Even if care is provided at varying levels of intensity, there are a host of therapeutic maneuvers that still need to be applied to all, and some are labor intensive. A recent example is the use of “tight” blood glucose control (4.4–6.1 mmol/L [80–110 mg/dL]) within 24 hours of admission for a significantly improved outcome in the critical surgical ICU population.11 Multivariate regression analyses strongly suggest that a decrease in mortality, critical illness neuropathy, bacteremia, and inflammation resulted from tight glucose control, whereas a reduction in renal failure was related to insulin dose. All of the patients were receiving nutritional support.
The rationale is not fully understood, but there seems to be an insensitivity to insulin in many stressed and shock patients. It may be that endogenous production is suppressed, that insulin binds to certain proteins and becomes inactive, or that receptor activity changes. The effect of a relative or real reduction of insulin activity may also have other effects, such as the control of the release of proinflammatory cytokines.
Imagine initiating a tight blood glucose control protocol for all critical patients in an ICU. It presents a logistical problem and an increased workload for the ICU staff. For the first 12 to 24 hours, blood glucose measurements need to be taken every 1 to 2 hours (probably with point-of-care testing by the nursing staff), and insulin infusions need to be adjusted. After stabilization, the frequency can be reduced to every 4 hours. Appropriate documentation in the patient’s record follows each measurement. With the current 2:1 patient-to-nurse ratio in ICUs, a protocol such as this could use 5% to 10% of the allocated nursing care.
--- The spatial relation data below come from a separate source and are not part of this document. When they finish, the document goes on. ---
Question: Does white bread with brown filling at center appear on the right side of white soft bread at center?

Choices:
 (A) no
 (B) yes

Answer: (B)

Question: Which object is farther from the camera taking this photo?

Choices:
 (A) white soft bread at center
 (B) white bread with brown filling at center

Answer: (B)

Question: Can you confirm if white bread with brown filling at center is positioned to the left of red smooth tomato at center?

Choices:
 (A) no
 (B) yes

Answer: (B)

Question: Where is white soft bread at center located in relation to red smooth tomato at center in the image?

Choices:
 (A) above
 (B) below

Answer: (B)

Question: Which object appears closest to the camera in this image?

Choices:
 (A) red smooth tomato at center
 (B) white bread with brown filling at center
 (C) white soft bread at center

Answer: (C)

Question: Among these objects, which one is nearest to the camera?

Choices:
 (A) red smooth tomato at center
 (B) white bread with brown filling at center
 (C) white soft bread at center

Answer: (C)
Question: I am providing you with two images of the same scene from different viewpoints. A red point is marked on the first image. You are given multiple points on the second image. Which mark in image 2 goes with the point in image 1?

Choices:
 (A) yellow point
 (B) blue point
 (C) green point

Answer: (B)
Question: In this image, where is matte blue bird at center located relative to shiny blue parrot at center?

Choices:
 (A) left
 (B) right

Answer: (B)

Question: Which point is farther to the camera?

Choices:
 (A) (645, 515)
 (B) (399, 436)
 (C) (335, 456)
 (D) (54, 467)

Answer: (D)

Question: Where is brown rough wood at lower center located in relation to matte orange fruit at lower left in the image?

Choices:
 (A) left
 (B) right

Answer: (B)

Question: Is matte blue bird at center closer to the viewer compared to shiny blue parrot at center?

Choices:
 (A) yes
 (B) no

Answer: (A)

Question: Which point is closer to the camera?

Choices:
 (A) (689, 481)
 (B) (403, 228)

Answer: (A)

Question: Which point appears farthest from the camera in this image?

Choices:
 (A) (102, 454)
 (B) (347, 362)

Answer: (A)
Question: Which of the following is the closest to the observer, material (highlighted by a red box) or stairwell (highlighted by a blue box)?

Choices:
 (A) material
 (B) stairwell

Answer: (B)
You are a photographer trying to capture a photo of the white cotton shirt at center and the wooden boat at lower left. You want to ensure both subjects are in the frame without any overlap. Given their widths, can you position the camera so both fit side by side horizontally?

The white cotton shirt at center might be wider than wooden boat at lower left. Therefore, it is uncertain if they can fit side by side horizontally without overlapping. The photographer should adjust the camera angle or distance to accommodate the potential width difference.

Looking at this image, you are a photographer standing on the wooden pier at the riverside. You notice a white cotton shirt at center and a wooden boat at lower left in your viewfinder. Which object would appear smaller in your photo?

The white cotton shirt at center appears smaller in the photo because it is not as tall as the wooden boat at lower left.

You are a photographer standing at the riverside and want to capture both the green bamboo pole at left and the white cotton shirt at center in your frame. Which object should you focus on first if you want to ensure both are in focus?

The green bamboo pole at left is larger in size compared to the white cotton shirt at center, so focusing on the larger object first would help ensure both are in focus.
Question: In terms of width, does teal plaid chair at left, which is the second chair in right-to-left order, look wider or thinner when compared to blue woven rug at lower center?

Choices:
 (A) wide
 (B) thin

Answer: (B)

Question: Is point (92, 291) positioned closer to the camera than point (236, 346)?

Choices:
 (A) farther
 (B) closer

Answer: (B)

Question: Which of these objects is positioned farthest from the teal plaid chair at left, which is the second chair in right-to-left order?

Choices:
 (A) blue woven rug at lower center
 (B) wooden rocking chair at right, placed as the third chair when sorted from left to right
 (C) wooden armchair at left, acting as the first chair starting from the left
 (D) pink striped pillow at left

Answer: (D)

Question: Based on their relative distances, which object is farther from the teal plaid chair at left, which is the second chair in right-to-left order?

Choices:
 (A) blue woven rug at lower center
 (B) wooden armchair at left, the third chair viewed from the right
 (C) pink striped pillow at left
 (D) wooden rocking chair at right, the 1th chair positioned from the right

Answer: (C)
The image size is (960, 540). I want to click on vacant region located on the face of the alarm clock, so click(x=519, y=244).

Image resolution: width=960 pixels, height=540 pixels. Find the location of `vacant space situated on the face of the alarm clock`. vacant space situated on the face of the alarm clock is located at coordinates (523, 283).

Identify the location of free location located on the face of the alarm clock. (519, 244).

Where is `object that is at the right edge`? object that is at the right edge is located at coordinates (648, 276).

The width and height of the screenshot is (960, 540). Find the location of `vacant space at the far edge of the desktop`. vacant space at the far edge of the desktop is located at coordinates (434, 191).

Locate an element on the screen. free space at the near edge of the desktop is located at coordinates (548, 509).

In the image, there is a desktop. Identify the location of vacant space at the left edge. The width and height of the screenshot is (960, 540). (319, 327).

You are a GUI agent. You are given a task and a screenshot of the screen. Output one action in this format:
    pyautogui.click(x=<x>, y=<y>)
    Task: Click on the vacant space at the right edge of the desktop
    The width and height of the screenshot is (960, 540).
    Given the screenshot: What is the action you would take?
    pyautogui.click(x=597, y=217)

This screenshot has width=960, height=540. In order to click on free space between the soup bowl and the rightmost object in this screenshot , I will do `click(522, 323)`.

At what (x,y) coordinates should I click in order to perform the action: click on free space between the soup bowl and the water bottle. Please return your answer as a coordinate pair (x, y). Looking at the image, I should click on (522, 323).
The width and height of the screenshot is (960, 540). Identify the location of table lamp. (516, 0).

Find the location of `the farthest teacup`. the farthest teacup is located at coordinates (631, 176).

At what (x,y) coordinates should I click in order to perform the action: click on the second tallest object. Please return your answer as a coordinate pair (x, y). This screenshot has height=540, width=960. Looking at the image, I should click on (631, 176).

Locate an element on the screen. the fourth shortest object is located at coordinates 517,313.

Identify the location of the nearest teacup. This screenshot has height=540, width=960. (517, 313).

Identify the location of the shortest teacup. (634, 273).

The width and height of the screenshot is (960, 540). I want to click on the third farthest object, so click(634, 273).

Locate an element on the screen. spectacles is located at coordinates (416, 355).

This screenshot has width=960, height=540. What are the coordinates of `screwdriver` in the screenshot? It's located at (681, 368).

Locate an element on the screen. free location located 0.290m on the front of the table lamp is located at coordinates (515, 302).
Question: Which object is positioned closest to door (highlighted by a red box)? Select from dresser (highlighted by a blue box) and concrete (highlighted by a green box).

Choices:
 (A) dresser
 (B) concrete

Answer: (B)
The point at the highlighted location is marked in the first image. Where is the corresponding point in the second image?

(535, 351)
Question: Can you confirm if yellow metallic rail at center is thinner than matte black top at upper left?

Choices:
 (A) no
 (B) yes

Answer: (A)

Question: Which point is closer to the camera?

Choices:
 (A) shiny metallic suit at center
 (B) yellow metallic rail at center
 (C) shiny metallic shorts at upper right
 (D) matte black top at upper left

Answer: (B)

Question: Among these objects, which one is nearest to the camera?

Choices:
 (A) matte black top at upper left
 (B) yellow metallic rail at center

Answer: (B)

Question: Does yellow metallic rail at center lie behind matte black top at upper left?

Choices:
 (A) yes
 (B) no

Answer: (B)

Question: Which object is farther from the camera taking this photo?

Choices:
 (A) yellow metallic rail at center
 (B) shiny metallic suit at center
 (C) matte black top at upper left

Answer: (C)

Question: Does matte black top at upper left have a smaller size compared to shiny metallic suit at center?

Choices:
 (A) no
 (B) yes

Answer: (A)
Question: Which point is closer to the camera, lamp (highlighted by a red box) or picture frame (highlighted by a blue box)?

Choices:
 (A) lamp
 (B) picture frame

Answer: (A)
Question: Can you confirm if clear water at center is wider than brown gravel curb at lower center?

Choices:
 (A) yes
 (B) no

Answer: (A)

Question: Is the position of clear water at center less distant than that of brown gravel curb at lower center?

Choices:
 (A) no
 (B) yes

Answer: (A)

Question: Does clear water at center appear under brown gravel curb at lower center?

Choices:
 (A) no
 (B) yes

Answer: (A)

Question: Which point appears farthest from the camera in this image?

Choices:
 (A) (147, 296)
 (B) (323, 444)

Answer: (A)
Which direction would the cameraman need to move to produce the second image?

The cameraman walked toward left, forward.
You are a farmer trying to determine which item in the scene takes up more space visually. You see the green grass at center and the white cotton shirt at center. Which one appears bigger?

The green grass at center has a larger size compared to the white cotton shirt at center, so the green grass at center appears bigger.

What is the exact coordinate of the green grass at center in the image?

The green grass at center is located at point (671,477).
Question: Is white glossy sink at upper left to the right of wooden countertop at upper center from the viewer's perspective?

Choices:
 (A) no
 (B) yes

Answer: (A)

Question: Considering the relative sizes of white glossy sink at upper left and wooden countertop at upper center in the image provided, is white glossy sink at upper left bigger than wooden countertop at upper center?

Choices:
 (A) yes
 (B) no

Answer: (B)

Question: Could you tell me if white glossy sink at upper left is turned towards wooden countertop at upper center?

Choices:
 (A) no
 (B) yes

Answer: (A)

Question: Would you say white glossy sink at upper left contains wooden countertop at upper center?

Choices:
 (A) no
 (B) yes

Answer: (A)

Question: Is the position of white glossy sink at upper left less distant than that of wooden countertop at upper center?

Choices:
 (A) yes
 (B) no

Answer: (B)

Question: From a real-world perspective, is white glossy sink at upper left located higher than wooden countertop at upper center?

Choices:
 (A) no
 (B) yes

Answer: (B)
One of the biggest goals we must achieve is the collection of information. Without a comprehensive database, ICU experiences are anecdotal. Data on patient outcomes and resource utilization provide the best understanding of how critical care is faring in a unit, an institution, or even the world. Expertise in data analysis is yet another necessity of the critical care practitioner.
Conclusion
Acquiring a high level of proficiency in critical care is an extraordinary feat because of the sheer size and range of the task. If inadequately prepared, the specialist becomes a jack-of-all-trades. If adequately prepared, the specialist has mastery in all. Expertise in critical care demands knowing more and more about more and more!